▸ **DESCRIPTION OF THE TASK**: Filter these entries, keeping only lines that hold the word "Rosé".

▸ **RECORDS FOR THE TASK**:

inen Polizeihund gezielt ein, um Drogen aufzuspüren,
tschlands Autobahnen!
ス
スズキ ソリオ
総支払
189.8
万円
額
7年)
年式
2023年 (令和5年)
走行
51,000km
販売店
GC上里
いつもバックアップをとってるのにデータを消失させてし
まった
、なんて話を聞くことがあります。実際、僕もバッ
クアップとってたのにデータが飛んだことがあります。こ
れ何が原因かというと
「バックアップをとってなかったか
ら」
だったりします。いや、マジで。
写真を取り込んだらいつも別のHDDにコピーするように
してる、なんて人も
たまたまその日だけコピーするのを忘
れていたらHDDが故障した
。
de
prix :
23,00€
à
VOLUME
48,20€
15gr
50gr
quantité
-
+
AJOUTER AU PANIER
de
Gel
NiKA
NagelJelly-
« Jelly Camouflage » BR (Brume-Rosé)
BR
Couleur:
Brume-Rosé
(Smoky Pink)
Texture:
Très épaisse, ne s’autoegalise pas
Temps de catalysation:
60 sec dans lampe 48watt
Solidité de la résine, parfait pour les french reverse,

▸ **ANSWER BOX**:
« Jelly Camouflage » BR (Brume-Rosé)
Brume-Rosé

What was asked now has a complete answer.